L’anorexie adulte fait bander les artistes

L'anorexie adulte fait bander les artistes

Tout ce qui concerne le corps occupe les artistes. C’est une obsession chez eux d’exalter l’anatomie, dans sa perfection tout comme avec ses anomalies. Ainsi, l’anorexie est-elle devenue l’un des derniers aspects de la création artistique, sous l’influence d’un conformisme social.

Les amateurs d’art ont plutôt l’habitude de considérer le talent des artistes à rendre compte de la volupté des volumes avec toute la sensualité dont ils sont capables. De François Boucher à Fernando Botero, le corps féminin est traité dans l’expression de ses rondeurs et de son épanouissement charnel. Mais notre société moderne a fait sauter les codes, avec l’exaltation de nouveaux canons de la beauté plus en phase avec les modes de vie modernes.

Avec la dictature de la minceur, un autre danger s’est imposé aux professionnels de santé, comme aux pouvoirs publics : l’anorexie guette les jeunes femmes obnubilées par le paraître. Et comme au temps jadis, des lectures pernicieuses les invitent à toutes sortes de déviances… la rédactrice en chef de l’édition britannique du magazine Vogue est partie en guerre contre la fâcheuse tendance des créateurs à promouvoir les silhouettes filiformes :

"Depuis que je suis chez Vogue", écrit Alexandra Shulman à Dolce & Gabbana, Alexander McQueen, Prada, Chanel, Dior, Stella McCartney, Versace, Yves Saint Laurent et Balenciaga, "la taille des vêtements que les mannequins doivent porter est devenue considérablement plus petite. Nous en sommes arrivés à un point où la taille des vêtements ne convient même plus aux mannequins vedettes" !

"L’anorexie adulte, cette maladie de l’âme si singulière qui amoindrit le corps", explique Brigitte Giraud dans son dernier ouvrage, "nécessite une approche extrêmement fine et humble. Le regard posé sur ce trouble ne s’improvise pas, il se doit d’être initié à cette souffrance". Cette conduite a ses obsessions, ses symptômes et ses débordements, ses rages et ses dangers redoutables. Elle organise à l’envers, de biais et tout de guingois des rapports déviants à la normalité, aux liens sociaux et amoureux. Elle est une révolte radicale. Et le corps, devenu bavard, parle à l’excès. Une autre langue.


Brigitte Giraud Anorexie Désespoir amoureux de la vie

La réconciliation existe-t-elle dans ce chaos, quand la chair du corps est aux prises avec la chair du monde ? Désir, amour… Que ces mots ne soient pas saillants comme des os, mais seulement des douceurs pour chacune ! L’auteur établit des passerelles entre les domaines de la littérature, de la philosophie et de la psychanalyse. Catherine de Sienne, Elisabeth d’Autriche dite Sissi, Virginia Woolf, Byron, Emilie Bronté, Pascal Quignard, Amélie Nothomb, Henri Michaux, Simone Weil, André Gide et Kafka, pour ne citer qu’eux, ont eux aussi habité le continent mystérieux de l’anorexie.

Comme un avertissement destiné aux lectrices, ce livre admirable est enrichi d’un avant-propos du Professeur Claire Seriès, chef de service à l’hôpital Pellegrin de Bordeaux, et d’une préface du Professseur Gérard Ostermann. Elle dirige l’unité qui traite cette pathologie. La première a mis en place la seule unité de soins existant à Bordeaux pour des jeunes femmes anorexiques adultes, trop souvent abandonnées à leurs effrois et au dépérissement extrême de leur identité. Autant de précautions éditoriales nécessaires pour avertir un public enclin à verser dans les comportements les plus dommageables…

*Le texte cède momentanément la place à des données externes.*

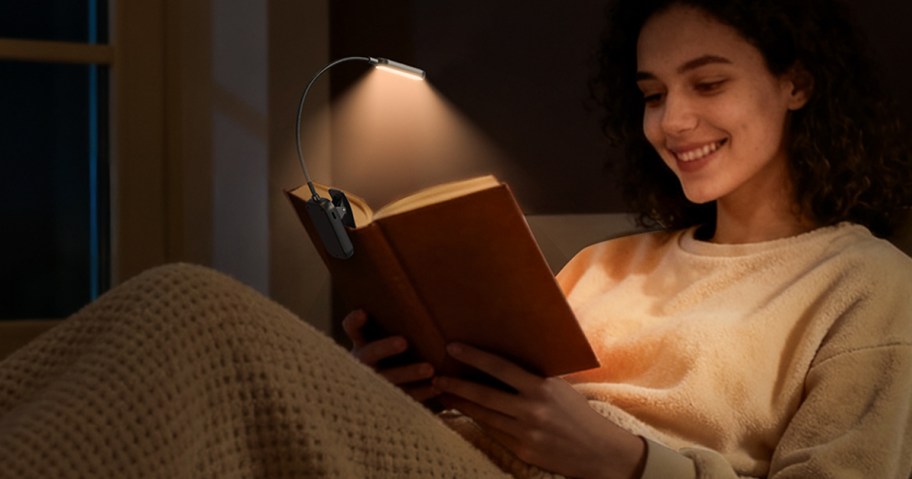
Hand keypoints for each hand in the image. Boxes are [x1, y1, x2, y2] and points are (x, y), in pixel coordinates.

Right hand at [342, 309, 439, 402]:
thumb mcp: (389, 339)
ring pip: (389, 380)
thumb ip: (400, 322)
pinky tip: (438, 387)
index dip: (355, 322)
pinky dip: (422, 393)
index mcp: (362, 345)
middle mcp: (364, 364)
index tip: (363, 312)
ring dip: (408, 373)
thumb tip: (428, 286)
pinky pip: (406, 398)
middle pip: (370, 355)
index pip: (352, 330)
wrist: (385, 397)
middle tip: (403, 341)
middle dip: (385, 347)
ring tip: (430, 369)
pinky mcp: (390, 403)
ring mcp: (375, 385)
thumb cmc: (395, 356)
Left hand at [433, 343, 644, 478]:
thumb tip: (502, 362)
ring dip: (459, 404)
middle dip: (455, 385)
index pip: (500, 367)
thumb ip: (532, 378)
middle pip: (483, 394)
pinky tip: (465, 413)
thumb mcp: (559, 387)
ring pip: (483, 415)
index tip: (452, 347)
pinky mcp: (522, 451)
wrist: (599, 451)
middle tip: (435, 377)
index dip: (473, 356)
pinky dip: (477, 421)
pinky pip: (493, 433)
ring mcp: (525, 433)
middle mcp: (531, 409)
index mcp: (541, 387)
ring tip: (442, 394)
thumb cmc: (577, 413)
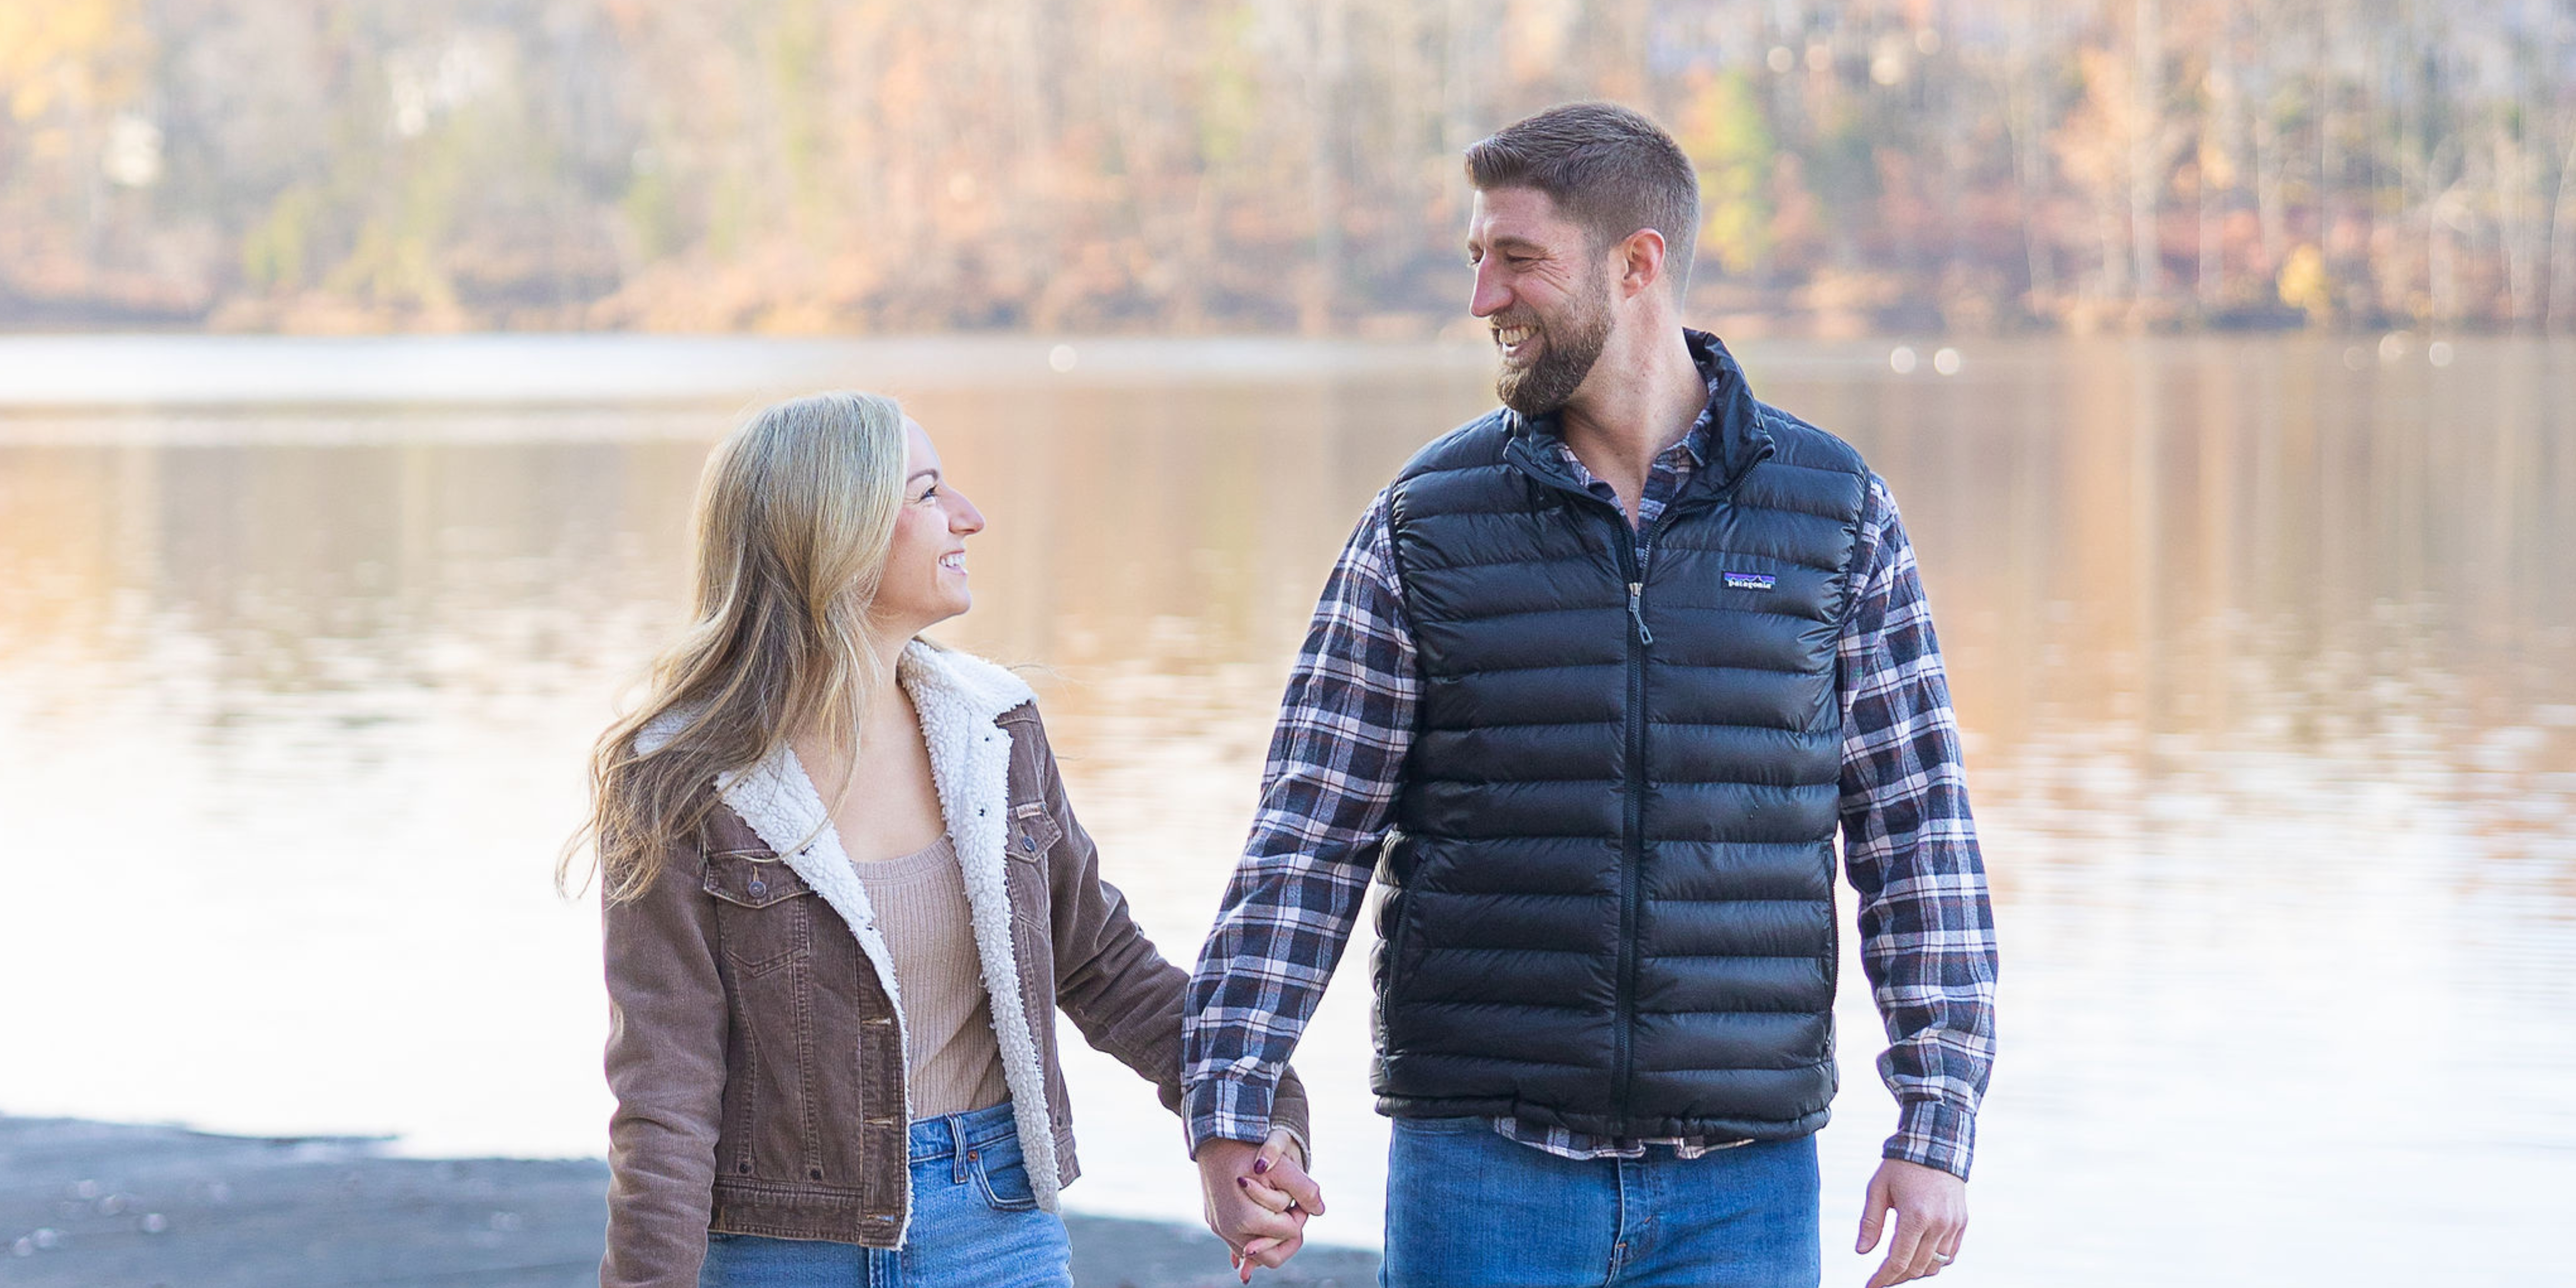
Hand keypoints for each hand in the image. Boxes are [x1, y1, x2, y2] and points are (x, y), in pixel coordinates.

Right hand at [1196, 1128, 1325, 1282]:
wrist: (1214, 1139)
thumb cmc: (1248, 1149)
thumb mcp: (1282, 1167)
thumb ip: (1305, 1189)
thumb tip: (1320, 1210)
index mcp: (1249, 1218)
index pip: (1290, 1233)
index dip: (1300, 1216)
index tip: (1299, 1200)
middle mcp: (1231, 1230)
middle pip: (1272, 1257)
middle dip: (1287, 1237)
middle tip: (1293, 1214)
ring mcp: (1220, 1229)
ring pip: (1253, 1255)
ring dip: (1271, 1239)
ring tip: (1280, 1215)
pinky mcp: (1215, 1224)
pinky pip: (1237, 1244)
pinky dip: (1253, 1239)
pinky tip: (1264, 1230)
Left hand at [1856, 1158, 1967, 1285]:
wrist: (1935, 1144)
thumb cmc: (1901, 1166)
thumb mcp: (1877, 1189)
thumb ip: (1870, 1222)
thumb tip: (1861, 1251)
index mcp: (1915, 1216)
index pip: (1898, 1261)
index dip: (1882, 1279)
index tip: (1870, 1287)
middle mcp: (1939, 1224)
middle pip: (1917, 1268)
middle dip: (1896, 1278)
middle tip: (1880, 1278)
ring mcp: (1953, 1225)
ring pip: (1935, 1266)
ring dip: (1915, 1272)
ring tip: (1897, 1269)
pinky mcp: (1962, 1223)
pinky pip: (1949, 1255)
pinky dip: (1933, 1262)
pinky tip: (1917, 1257)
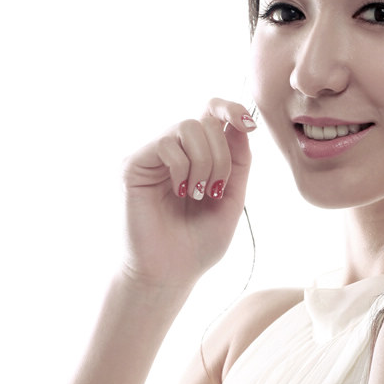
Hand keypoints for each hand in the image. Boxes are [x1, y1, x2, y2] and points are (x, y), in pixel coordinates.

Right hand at [120, 97, 255, 291]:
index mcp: (198, 156)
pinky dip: (182, 169)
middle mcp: (174, 151)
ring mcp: (152, 156)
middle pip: (205, 119)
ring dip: (204, 162)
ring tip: (197, 194)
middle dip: (222, 154)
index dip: (232, 108)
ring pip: (188, 126)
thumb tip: (241, 124)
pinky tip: (179, 193)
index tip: (249, 124)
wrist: (169, 275)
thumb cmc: (197, 245)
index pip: (212, 112)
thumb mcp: (232, 200)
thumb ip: (239, 162)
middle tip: (215, 190)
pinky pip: (167, 144)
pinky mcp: (134, 164)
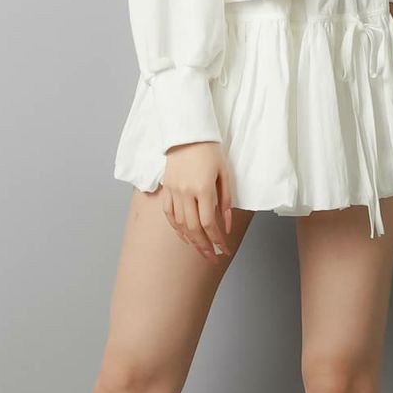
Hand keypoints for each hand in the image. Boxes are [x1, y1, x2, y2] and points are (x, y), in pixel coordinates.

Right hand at [161, 141, 233, 261]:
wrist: (187, 134)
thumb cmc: (210, 151)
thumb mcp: (225, 174)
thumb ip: (226, 201)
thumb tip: (226, 226)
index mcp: (203, 188)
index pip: (209, 223)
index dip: (217, 240)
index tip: (224, 250)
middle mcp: (186, 192)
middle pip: (194, 229)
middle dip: (204, 247)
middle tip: (212, 258)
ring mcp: (173, 191)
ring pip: (180, 225)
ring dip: (191, 241)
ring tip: (201, 251)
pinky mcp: (166, 189)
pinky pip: (169, 215)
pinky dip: (176, 229)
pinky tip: (184, 237)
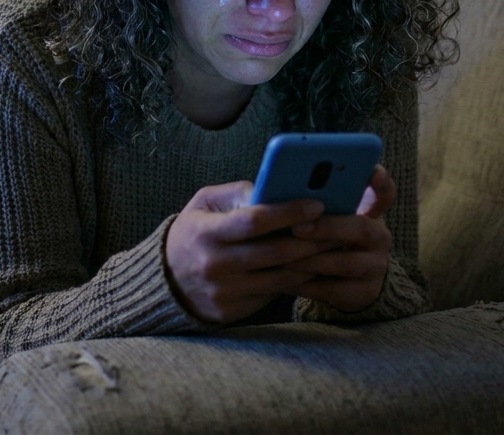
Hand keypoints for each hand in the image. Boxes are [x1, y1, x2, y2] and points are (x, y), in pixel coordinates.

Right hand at [164, 181, 337, 323]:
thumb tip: (275, 190)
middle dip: (312, 239)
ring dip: (311, 262)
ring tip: (332, 246)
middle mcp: (215, 265)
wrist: (165, 280)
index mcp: (206, 233)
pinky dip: (295, 281)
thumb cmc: (193, 232)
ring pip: (280, 278)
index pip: (254, 221)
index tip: (317, 204)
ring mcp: (225, 292)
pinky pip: (273, 295)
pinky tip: (311, 267)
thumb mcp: (204, 203)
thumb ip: (238, 193)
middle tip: (337, 226)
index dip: (288, 212)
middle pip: (276, 252)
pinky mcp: (233, 312)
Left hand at [283, 165, 394, 312]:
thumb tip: (271, 188)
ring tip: (282, 255)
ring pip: (344, 263)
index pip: (384, 192)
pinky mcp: (364, 293)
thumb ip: (314, 202)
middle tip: (297, 227)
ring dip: (310, 259)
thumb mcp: (330, 217)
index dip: (380, 182)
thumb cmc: (329, 239)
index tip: (372, 171)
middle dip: (327, 227)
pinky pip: (332, 289)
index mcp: (371, 212)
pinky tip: (282, 279)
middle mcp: (379, 237)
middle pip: (360, 228)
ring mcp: (375, 267)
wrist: (350, 283)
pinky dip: (305, 284)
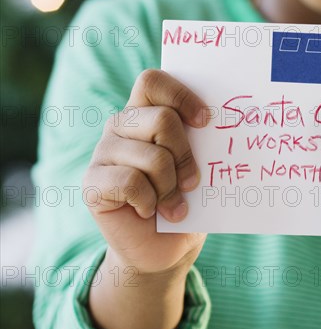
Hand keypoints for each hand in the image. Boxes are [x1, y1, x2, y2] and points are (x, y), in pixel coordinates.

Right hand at [83, 69, 208, 275]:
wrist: (165, 247)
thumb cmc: (186, 200)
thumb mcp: (198, 166)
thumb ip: (198, 141)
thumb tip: (220, 124)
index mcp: (146, 113)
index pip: (152, 81)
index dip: (181, 96)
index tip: (205, 121)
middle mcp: (121, 126)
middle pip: (161, 119)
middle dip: (186, 156)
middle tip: (192, 183)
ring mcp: (103, 153)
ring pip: (152, 157)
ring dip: (171, 188)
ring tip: (174, 205)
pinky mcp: (92, 183)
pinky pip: (131, 183)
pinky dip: (150, 202)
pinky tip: (150, 212)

Toutes ces préventions ne sont-elles pas un prétexte pour l’artiste ? Son travail, sa passion, ne se réalisent-ils pas dans l’étude approfondie des heurs et malheurs du corps humain ? Chair épanouie des Baigneuses de Jean-Honoré Fragonard, corps souffrant du martyre de Saint-Sébastien d’Andrea Mantegna, corps squelettiques de Ivonne Thein… Tout est bon pour explorer les mystères de notre enveloppe charnelle !

L’anorexie, un mystère galvaudé, de Brigitte Giraud, aux éditions Le Bord de l’Eau, 150 pages, 14 € TTC.